Intent
The intent of this document is to outline the professional expectations for effective marking, feedback, and assessment. These practices aim to develop students' literacy and support their progress in learning. 

Marking
Marking and feedback should be prioritised to improve literacy and challenge errors while resolving misconceptions. Teachers are responsible for classroom-level marking and should have routines for effective workload management, including live marking where appropriate. Books should be checked for standards at the end of each learning cycle. Classroom teachers must use the 'Sir William Stanier Literacy Marking Code’ to provide accurate and consistent feedback. Quiz responses, extended responses, and practice questions should be marked for both literacy and standards within the learning cycle.

Assessment
Assessments should use formative strategies, including retrieval quizzing, hinge questions, and practice questions, to give insights into student performance and support DDI. There should be a minimum of one midpoint and one summative end-of-unit assessment per topic, plus a hall exam at the end of the year. Assessment design should be reliable and valid and reflect the terminal examination experience. Students should take responsibility for timely completion of homework and respond to marking and feedback. All assessments must undergo moderation and are graded according to GCSE, OCR or BTEC grading systems.

Feedback
Students should self-assess their retrieval quizzes, extended responses, and practice questions through post-assessment feedback – known as ‘reteach’. Teachers should give explanatory feedback, connecting correct answers with related concepts, and challenge any misconceptions. Hinge questions should be assessed by the teacher with immediate, verbal feedback. Data-Driven Instruction (DDI) helps teachers use feedback from formative and summative assessments to adapt instruction and planning. Self-regulated strategies need to be modelled and practiced by students, and feedback should inform their next steps in learning.

Reteach Sequence

Directed Improvement Time Explicitly share success criteria with students to form contextual links between common cues and the desired response to refine use of subject specific language.

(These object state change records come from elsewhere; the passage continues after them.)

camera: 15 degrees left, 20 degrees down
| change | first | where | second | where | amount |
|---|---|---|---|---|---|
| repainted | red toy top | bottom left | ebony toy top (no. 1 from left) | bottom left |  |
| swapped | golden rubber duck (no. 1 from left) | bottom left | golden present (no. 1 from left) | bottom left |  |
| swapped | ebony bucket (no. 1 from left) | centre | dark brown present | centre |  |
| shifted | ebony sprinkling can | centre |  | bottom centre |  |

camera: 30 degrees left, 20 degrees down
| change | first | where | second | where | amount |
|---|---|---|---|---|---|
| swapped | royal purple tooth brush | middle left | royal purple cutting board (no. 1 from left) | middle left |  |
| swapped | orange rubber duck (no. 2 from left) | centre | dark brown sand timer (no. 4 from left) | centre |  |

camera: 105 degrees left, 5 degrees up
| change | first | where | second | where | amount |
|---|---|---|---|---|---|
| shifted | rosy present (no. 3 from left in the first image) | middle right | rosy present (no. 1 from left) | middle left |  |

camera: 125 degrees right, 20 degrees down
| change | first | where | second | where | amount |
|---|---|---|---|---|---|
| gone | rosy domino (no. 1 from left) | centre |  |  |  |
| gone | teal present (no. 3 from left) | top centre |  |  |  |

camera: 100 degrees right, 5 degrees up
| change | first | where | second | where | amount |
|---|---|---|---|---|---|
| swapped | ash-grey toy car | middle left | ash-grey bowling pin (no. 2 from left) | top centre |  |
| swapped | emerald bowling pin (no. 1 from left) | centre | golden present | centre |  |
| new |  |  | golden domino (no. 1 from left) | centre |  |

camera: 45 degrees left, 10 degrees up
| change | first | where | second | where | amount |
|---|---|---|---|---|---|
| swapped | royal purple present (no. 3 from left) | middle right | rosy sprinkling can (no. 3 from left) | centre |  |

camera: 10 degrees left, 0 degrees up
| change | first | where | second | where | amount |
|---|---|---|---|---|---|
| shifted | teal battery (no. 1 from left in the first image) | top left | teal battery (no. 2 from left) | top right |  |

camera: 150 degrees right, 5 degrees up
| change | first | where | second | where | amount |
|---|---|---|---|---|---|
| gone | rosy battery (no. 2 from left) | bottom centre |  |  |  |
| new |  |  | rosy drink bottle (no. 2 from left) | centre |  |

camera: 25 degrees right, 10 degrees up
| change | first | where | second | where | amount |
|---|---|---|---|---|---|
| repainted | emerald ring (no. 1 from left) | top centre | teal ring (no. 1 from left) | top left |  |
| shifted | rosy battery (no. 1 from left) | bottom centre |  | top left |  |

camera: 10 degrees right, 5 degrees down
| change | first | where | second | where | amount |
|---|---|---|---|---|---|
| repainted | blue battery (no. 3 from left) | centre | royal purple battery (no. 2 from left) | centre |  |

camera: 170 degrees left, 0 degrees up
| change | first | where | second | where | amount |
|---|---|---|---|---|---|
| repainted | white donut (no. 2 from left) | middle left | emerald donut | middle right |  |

Students receive assessed work and the criteria used to infer success.

Students improve responses in green pen using success criteria.

Explicit, teacher-led modelling

Self-regulation requires explicit instruction of metacognitive strategies for planning, monitoring and evaluation task performance. Such strategies are best delivered by the teacher with domain specific expertise, clearly articulating methodologies and strategies to succeed.

Teacher models their thinking and strategies for responding to practice questions.

Teachers should prioritise addressing common misconceptions, inferred from question level analysis. 

Self-regulated practice

Teachers should explicitly support students to develop independent learning skills. Carefully designed guided practice, with support gradually withdrawn as the student becomes proficient, can allow students to develop skills and strategies before applying them in independent practice. In turn preparing students for future stages of learning.

Self-regulated practice is resourced and provides structured time for students to demonstrate misconceptions have been addressed through practice designed to extend learning.